*Directive:* Update the data from its start through the line containing "Prompt สำหรับออกแบบสไลด์ (The", swapping "AI" for "ปัญญาประดิษฐ์" and leaving everything else the same. Give back only those lines.

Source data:
________________________________________

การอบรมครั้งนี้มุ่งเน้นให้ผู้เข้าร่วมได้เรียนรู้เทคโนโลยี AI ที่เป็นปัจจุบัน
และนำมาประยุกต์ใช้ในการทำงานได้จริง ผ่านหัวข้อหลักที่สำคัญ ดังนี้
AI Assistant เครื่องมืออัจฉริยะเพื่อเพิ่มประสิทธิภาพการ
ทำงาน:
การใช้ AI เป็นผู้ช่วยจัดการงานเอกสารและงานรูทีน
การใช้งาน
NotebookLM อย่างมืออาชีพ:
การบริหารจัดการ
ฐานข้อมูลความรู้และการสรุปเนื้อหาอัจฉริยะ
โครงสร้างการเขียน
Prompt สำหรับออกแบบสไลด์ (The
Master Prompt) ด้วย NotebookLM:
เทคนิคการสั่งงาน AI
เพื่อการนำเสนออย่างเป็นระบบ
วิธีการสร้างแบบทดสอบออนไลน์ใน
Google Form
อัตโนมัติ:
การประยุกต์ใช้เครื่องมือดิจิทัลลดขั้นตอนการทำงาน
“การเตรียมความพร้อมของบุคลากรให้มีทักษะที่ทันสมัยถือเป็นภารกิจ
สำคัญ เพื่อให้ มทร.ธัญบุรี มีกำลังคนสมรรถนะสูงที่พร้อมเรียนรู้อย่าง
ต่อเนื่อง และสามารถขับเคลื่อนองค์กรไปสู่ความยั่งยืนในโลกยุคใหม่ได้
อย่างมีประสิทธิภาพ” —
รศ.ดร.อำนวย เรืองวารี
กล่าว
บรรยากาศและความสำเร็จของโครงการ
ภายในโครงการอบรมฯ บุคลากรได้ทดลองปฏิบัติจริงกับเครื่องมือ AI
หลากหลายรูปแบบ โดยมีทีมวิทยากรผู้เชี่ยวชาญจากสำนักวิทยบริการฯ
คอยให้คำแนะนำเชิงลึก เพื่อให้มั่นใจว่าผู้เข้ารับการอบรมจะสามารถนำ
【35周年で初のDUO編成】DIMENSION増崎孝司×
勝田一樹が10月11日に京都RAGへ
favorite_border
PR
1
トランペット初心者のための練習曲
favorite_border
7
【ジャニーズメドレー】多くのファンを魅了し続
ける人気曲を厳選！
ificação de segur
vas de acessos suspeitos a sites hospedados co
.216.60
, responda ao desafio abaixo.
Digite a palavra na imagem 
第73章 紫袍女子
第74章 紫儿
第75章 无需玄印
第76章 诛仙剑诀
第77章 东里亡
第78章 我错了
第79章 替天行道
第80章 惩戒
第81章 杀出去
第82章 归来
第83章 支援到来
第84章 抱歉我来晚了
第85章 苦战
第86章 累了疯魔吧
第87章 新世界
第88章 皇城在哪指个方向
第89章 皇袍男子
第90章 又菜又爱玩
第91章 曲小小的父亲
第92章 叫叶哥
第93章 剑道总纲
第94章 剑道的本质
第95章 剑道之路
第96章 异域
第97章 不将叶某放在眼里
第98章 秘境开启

________________________________________

*Written answer:*
การอบรมครั้งนี้มุ่งเน้นให้ผู้เข้าร่วมได้เรียนรู้เทคโนโลยี ปัญญาประดิษฐ์ ที่เป็นปัจจุบัน
และนำมาประยุกต์ใช้ในการทำงานได้จริง ผ่านหัวข้อหลักที่สำคัญ ดังนี้
ปัญญาประดิษฐ์ Assistant เครื่องมืออัจฉริยะเพื่อเพิ่มประสิทธิภาพการ
ทำงาน:
การใช้ ปัญญาประดิษฐ์ เป็นผู้ช่วยจัดการงานเอกสารและงานรูทีน
การใช้งาน
NotebookLM อย่างมืออาชีพ:
การบริหารจัดการ
ฐานข้อมูลความรู้และการสรุปเนื้อหาอัจฉริยะ
โครงสร้างการเขียน
Prompt สำหรับออกแบบสไลด์ (The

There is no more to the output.